Dès qu’il s’agit de nos finances, c’est-à-dire de nos existences, les banques sont au centre du jeu. La possibilité de se passer d’elles a disparu. Dans le monde omni-commercial qui est le nôtre, elles constituent une réalité incontournable et intrusive.

Pendant longtemps, le schéma officiel était des plus simples. L’argent qui pouvait nous appartenir ou qui transitait par nous n’était qu’en dépôt à la banque, qui se rémunérait grâce l’usage autorisé qu’elle faisait de ces sommes. Elle nous payait en échange un léger intérêt. Elle nous rendait notre argent à la première sollicitation, sauf si nous l’avions investi par son entremise, et qu’il fallait le temps de liquider les positions.

Cette époque-là est devenue mythologique. L’idée que l’argent du client appartient uniquement au client, qui en fait ce qu’il veut, n’est plus d’actualité.
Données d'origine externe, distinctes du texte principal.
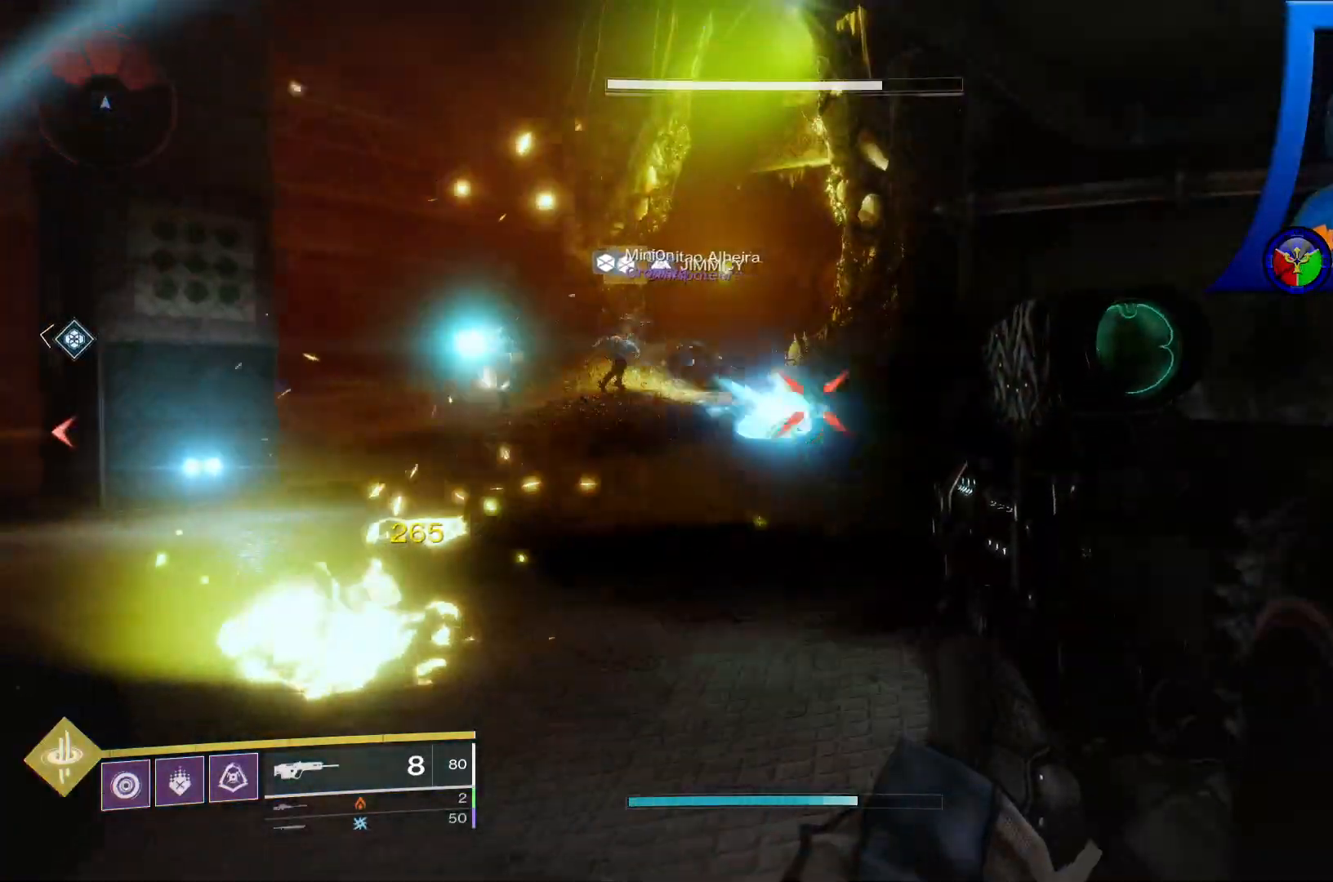
{"dt_ms": 1000, "buttons": ["R2"], "left_stick": "up", "right_stick": "center"}
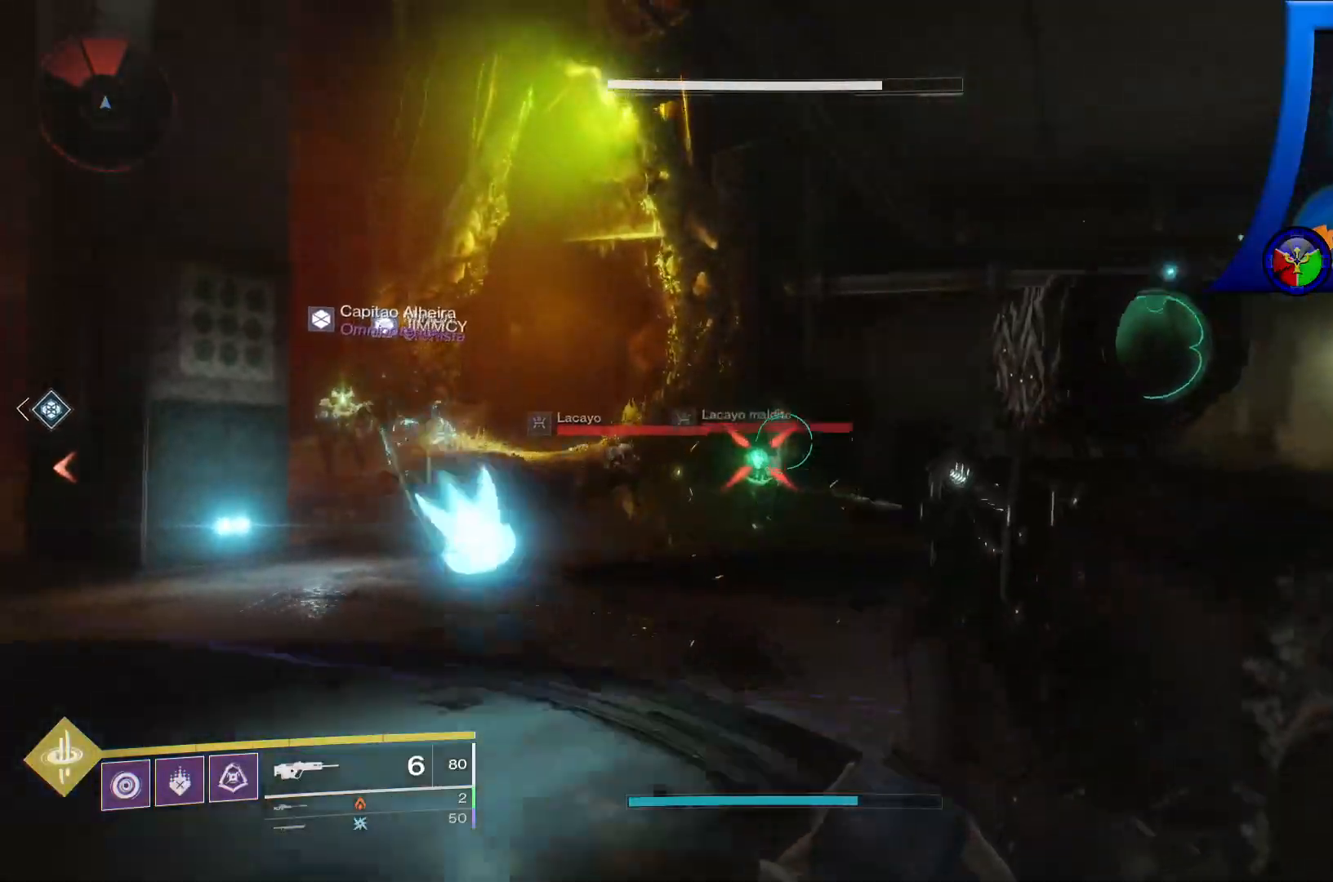
{"dt_ms": 500, "buttons": [], "left_stick": "up-left", "right_stick": "center"}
La position actuelle, officieuse en tout cas, des banques et des institutions qui les contrôlent est que désormais, le client est quelqu'un qui « investit » dans la banque où il a ses comptes, et qu’il est donc solidaire du sort de cet établissement. Cette solidarité est à sens unique : les banques se protègent des risques de leurs clients, en multipliant les garanties et les clauses d’évitement. Elles ne songent pas un instant à prendre des risques partagés. L’intérêt que présente un public captif, c’est que pour lui il n’y a pas d’extérieur. Il n’a pas le choix entre banque et non-banque. Il est juste libre de choisir son agence bancaire.

La généralisation de l’argent numérique, la restriction légale de l’usage du cash et la future disparition de l’argent liquide vont dans le même sens : la maîtrise de son propre argent est devenue contingente.

Ainsi s’explique que l’argent, sur les comptes courants et « d’épargne », ne soit plus rémunéré : et qu’au contraire, le principe de la rémunération négative soit envisagé sérieusement. Ainsi se justifie que les Banques centrales ne garantissent les sommes déposées que pour une partie, en cas de crise systémique ou de faillite simple – une garantie d’ailleurs sans grande crédibilité.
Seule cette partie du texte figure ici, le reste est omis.